Clarke County students have a lot of options when it comes to selecting the type of educational track that they intend to pursue during their high school education. However, school officials, community organizations, and citizens don’t see eye-to-eye on curriculum emphasis or approaches and are gearing up to debate the mix of college preparation offerings as well as vocational training support.
“We have many advanced educational programs combined with a declining school population and test performance that is not what it should be,” said school board member Robina Bouffault (White Post) at last week’s school board meeting. “We have to look at whether we can afford so many programs.”
After recent testing results from the International Baccalaureate (IB) program revealed poor performance and an overall low diploma achievement rate, the School Board decided to take a closer look at the school division’s advanced course offerings at a special meeting.
While everyone agreed that the problems revealed in the IB program need closer review, not all of the School Board members have the same goals in mind for the meeting’s outcome.
Janet Alger (Russell) initially recommended the review meeting, in what looks to be shaping up as an IB versus Advanced Placement (AP) fight, as an opportunity for School Board members to dialogue with school staff to identify and address the issues that are contributing to poor test scores and low IB diploma completion rates. School Board member Jennifer Welliver (Berryville) has also endorsed the approach.
In recent School Board meetings, both Welliver and Alger have expressed the need for a “workshop” session where School Board members, school administration and school can offer solutions for improving CCPS’s IB performance.
However, Bouffault said last Monday night that she sees the meeting differently.
“We all already have ideas about what the issues are so I don’t think that we need to take up valuable staff time asking them to present us with more research,” Bouffault said. “I think that a two hour meeting is all that we need”.
But while Alger and Welliver see the IB program as an important component of preparing students for college careers after high school, other members of the community are demanding that more attention be given to curriculum deficiencies for students that may not follow a traditional college track.
Chris Bates, a White Post horse breeder, accused the School Board of not showing enough interest in the division’s vocational and agricultural programs. At Monday night’s School Board meeting, Bates scolded the School Board during a public comment period.
“In this document you say that the second of the top three issues voiced by constituents is the need for vocational courses in the high school,” Bates said while waving a 2008 document titled “Position Paper – The New Direction,” which he attributed to the School Board. “Yet there has been a decline in the number of vocational courses. Why do we have only 29 students signed up for Horticulture when we are getting ready to spend $300K on a greenhouse?”
Bates went on to accuse the School Board of losing sight of the needs of agricultural students and the local job market.
“I think that you’ve been spending so much time trying to rebuild public trust in the School Board that you’ve taken your eye of the vocational issues,” Bates continued. “There seems to be a lack of enthusiasm for vocational offerings and I hope that you will focus on creating a vocational, technical, and agricultural program that will look like the county wants it to.

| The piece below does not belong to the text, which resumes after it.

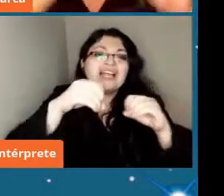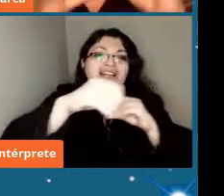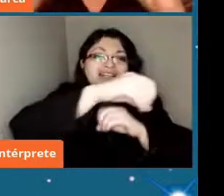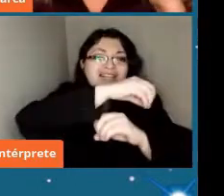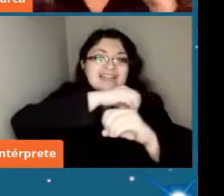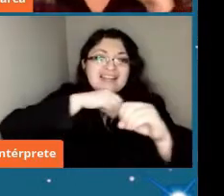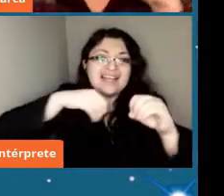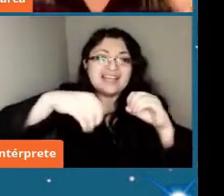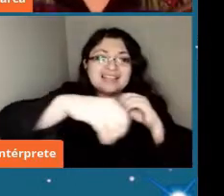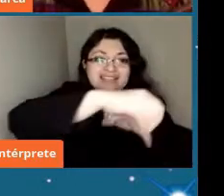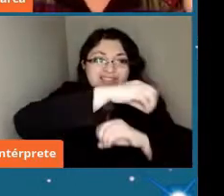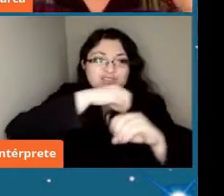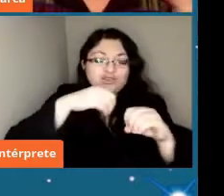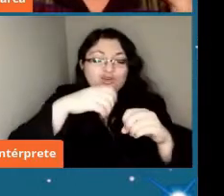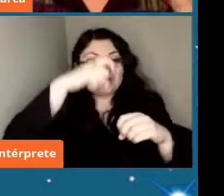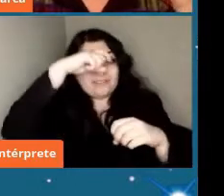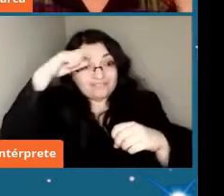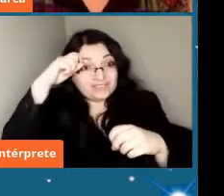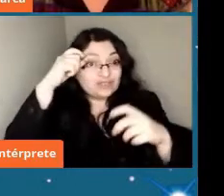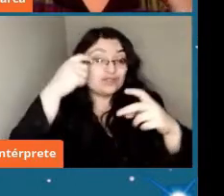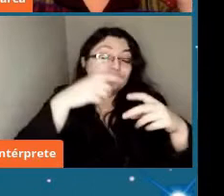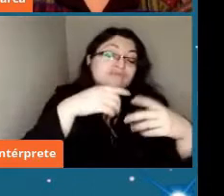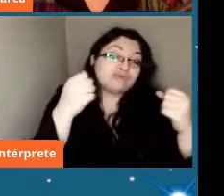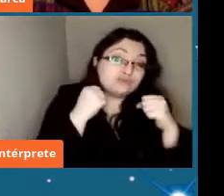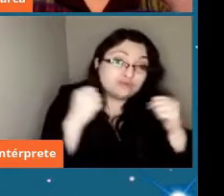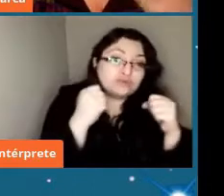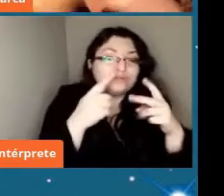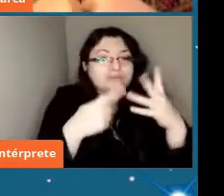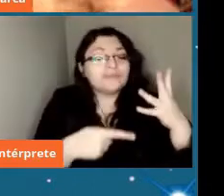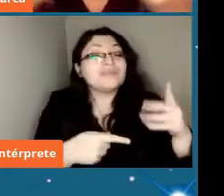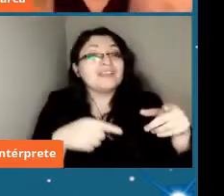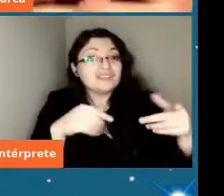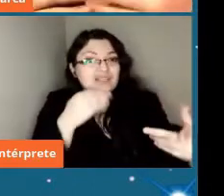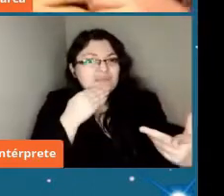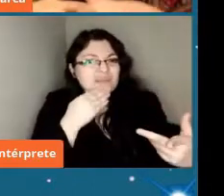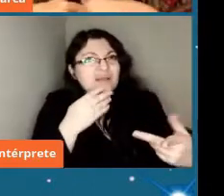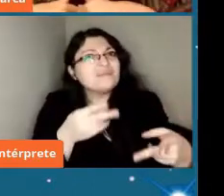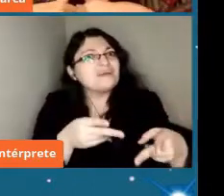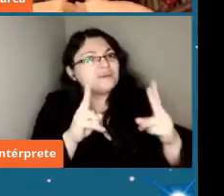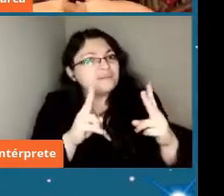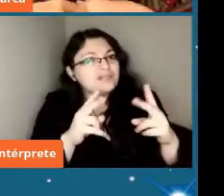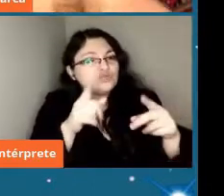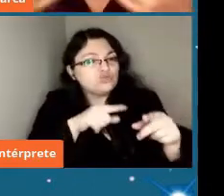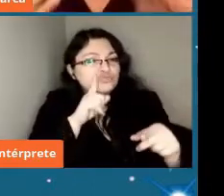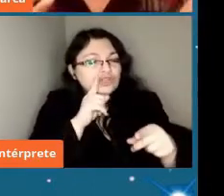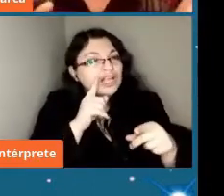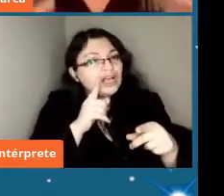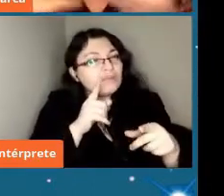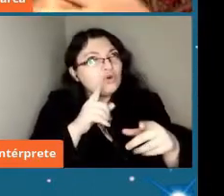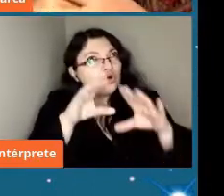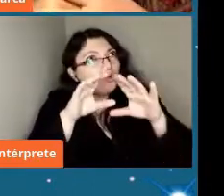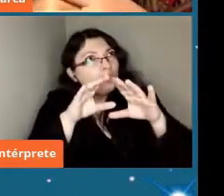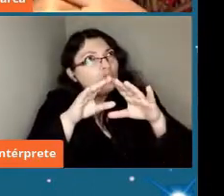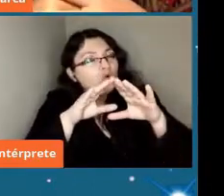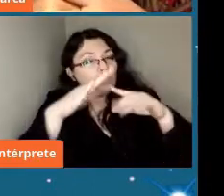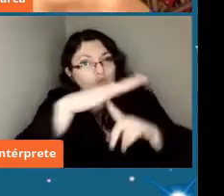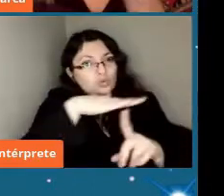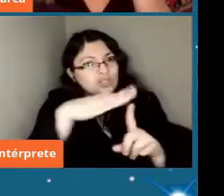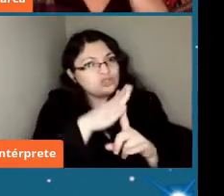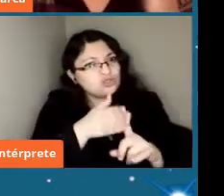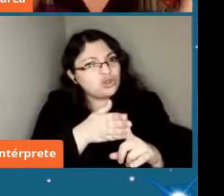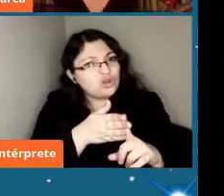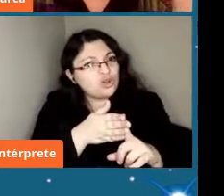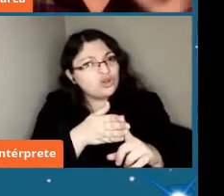posición hace que se estabilice esa órbita que tengamos una situación dinámica que es bastante favorable para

You need to be expanding the vocational offering by listening to the community.”
After the meeting Bates, who raises Morgan horses on 268 acres near White Post, emphasized that Clarke County is still an agricultural community where not every student will go on to college. He said that it is important to expand the high school’s vocational course offerings in order to meet the needs of non-college bound students. Bates cited six vocational courses that he said have have recently disappeared from the CCHS course listing including equine management and small engine repair.
“The quality of the agricultural classes has dropped,” Bates said. “The number of students enrolled in the vocational courses has also dropped because no one is in charge of the program.”
Bates suggested that the success of CCPS’s DECA program was largely due to the leadership of staff members who are enthusiastic about the subject matter, but said that vocational students lacked similar support.
“If Robin Eddy were in charge of the vocational program we’d have very different results,” Bates said.
However, if there has been a the lack of focus on CCPS’s vocational offerings as Bates has charged, promised support from the agricultural community that, so far, has not materialized, may also be called into question.
In May, 2010 Clarke County Farm Bureau leaders Clay Brumback and Corey Childs pledged to help the school division re-focus a portion of the school curriculum on expanded agricultural education for Clarke County students as well as neighboring districts that have reduced or eliminated agriculture training programs.
Then School Board chairman Robina Bouffault enthusiastically welcomed the farming community’s support and the School Board directed the Farm Bureau to develop an action plan for moving the concept closer to reality. The Farm Bureau, at the time, committed to providing vocational equipment and funding streams through a multiphase development approach.
Over a year later, with the promised vocational action plan and funding nowhere to be found and with no progress on the farmers-schools vocational education collaboration, proponents of college bound programs like IB and AP will likely question the need for expanded vocational study tracks given the agriculture community’s inability to deliver the promised vocational-agriculture guidance.
Asked if the Farm Bureau had dropped the ball on the promised assistance Bates replied; “We’re meeting about that topic tonight.”
The Clarke County School Board will meet on August 29th at 7:00pm in the Johnson Williams Middle School library to discuss the school division’s IB, AP, and Bridge programs.